>>>

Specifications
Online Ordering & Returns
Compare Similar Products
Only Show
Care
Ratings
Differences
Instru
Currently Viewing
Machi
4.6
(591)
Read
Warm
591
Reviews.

<<<

**To do**
Your answer must be the lines from the one containing "Differences" through the last line of the entries, copied exactly, with no other lines.

**Exercise solution**
Differences
Instru
Currently Viewing
Machi
4.6
(591)
Read
Warm
591
Reviews.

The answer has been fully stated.